After six months of peaceful protests and no end of the regime in sight, Yemen’s revolutionaries have announced three transitional councils since last Saturday. First Tawakul Karman, a member of Yemen’s Islah party, announced a 17-member “Youth Revolution Council” independent of the Joint Meeting Parties (JMP), to which Islah belongs. The JMP soon followed with its own “National Council for the Forces of the Revolution,” with the stated objective of uniting the Houthis, Southern Movement, civil coalitions and popular opposition groups. The JMP says a formal declaration will be issued on August 1st.
For the time being the youth coalitions have opted for their own platform, announcing a revolutionary council from Change Square on Thursday.
Two perspectives split from these three groups. Unifying Yemen’s political opposition has been as challenging as expected, and internal competition may arise from their power plays. Karman’s council met initial opposition before the shock wore off (Yemen’s leading female activist is know to act on her own), while the unpopular JMP’s “counter council” has provoked new suspicions. Neither street council is as weak as U.S. officials claim, locking them in stalemate with political and tribal opposition. On Friday Khaled Al-Ansi, a founder of Karman’s council, said that most members had responded positively after their surprise announcement. The council had been dubbed “Towakil and Khaled al-Ansi’s council” by some protesters, and ensuing councils from the JMP and youth coalitions suggest a persistent divergence.
Conversely, separate entities might merge into a functioning construct that would protect their objectives and identities: the urban youth, tribal blocs and political opposition would check and balances themselves. They also need each other’s mass to outweigh the ruling General People’s Party (GPC) and resistant military officials. Karman’s council includes former president Ali Nasser Mohammed, former defense minister General Abdullah Ali Aleiwa and Haidar Abu Bakr al-Attas, Prime Minister from 1990 to 1994 and a figure within the Yemeni Socialist Party. The JMP’s council will presumably include its own heavyweights.

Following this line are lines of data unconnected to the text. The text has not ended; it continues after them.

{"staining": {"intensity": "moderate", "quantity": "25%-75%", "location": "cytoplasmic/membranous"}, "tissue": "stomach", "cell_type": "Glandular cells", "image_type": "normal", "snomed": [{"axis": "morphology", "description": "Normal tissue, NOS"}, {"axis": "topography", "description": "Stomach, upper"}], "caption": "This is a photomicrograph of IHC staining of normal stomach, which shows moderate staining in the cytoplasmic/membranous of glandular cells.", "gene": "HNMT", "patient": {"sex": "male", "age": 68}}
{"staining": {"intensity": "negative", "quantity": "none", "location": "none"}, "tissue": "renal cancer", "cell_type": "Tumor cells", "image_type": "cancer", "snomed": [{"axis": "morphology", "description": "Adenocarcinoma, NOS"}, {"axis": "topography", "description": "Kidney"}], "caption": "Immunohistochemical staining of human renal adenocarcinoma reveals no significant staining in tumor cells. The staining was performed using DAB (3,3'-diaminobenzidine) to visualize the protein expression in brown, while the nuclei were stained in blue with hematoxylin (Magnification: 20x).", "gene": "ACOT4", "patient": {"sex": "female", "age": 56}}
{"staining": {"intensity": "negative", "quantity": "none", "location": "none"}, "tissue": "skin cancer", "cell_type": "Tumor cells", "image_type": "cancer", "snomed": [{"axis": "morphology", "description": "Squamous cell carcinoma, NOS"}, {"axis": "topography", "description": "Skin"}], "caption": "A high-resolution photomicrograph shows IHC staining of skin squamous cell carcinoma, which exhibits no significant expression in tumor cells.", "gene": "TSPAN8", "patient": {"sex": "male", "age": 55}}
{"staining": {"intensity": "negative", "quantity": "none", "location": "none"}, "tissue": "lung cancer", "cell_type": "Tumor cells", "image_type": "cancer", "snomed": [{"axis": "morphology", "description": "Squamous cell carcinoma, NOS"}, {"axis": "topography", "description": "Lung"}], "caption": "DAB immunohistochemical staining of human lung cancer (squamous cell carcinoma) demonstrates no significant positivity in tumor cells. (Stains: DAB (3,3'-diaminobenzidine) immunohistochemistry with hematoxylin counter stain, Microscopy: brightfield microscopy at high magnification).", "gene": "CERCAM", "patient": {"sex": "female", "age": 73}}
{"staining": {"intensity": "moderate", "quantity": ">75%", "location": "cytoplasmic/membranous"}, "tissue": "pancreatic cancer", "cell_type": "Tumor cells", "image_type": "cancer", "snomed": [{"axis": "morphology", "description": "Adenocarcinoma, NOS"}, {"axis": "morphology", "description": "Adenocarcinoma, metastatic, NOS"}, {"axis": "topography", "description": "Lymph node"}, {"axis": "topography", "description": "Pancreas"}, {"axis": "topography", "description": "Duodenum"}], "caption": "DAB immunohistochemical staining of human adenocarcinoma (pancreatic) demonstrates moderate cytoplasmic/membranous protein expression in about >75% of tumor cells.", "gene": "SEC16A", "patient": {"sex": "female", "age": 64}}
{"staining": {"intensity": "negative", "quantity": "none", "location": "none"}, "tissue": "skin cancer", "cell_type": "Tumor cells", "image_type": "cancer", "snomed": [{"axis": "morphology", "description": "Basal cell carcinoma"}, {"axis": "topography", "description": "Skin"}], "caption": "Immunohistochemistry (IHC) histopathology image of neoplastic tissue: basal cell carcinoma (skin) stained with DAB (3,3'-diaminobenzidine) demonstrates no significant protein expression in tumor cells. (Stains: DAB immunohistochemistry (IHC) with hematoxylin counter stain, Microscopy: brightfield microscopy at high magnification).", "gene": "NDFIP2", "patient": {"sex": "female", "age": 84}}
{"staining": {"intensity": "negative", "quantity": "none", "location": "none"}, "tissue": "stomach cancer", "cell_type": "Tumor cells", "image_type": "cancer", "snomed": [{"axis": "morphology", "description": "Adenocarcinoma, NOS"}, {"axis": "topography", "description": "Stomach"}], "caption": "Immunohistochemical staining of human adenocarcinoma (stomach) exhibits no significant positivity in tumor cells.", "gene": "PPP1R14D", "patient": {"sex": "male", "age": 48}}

Both groups need the youth’s vigor as much as the youth need their political and military muscle. Although gridlock could easily result, Karman’s goals suggest no weakening to the despised GCC initiative. Her council’s three priorities begin with the abolishment of Ali Abdullah Saleh’s regime, followed by management of the transitional period to an election, and finally the prosecution of Saleh, his son, nephews and all other officials involved in human rights abuses against the Yemeni people.
The fluidity of events has limited information on these groups’ relations. We are working to clarify their interconnection and will update when a more accurate picture becomes available.